The expected output is the line bearing "都心に通勤しながらも自然環境と落ち着きも求めた" followed by all remaining lines of the records, each restated word for word.
━━━━━━━━━━━━━━━━━━━━━━━━━━━━━━
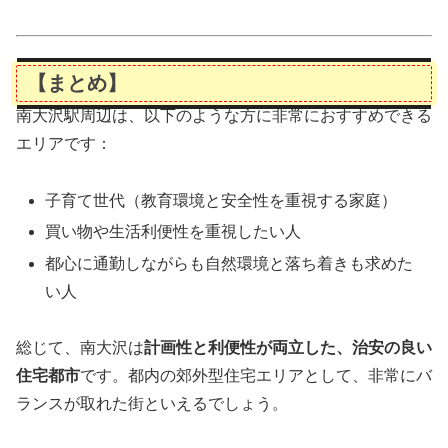
【まとめ】
南大沢駅周辺は、以下のような方に非常におすすめできる
エリアです：
子育て世代（教育環境と安全性を重視する家庭）
買い物や生活利便性を重視したい人
都心に通勤しながらも自然環境と落ち着きも求めた
い人
総じて、南大沢は
計画性と利便性が両立した、治安の良い
住宅都市
です。都内の郊外型住宅エリアとして、非常にバ
ランスが取れた街といえるでしょう。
━━━━━━━━━━━━━━━━━━━━━━━━━━━━━━
- RESPONSE TO THE TASK
都心に通勤しながらも自然環境と落ち着きも求めた
い人
総じて、南大沢は
計画性と利便性が両立した、治安の良い
住宅都市
です。都内の郊外型住宅エリアとして、非常にバ
ランスが取れた街といえるでしょう。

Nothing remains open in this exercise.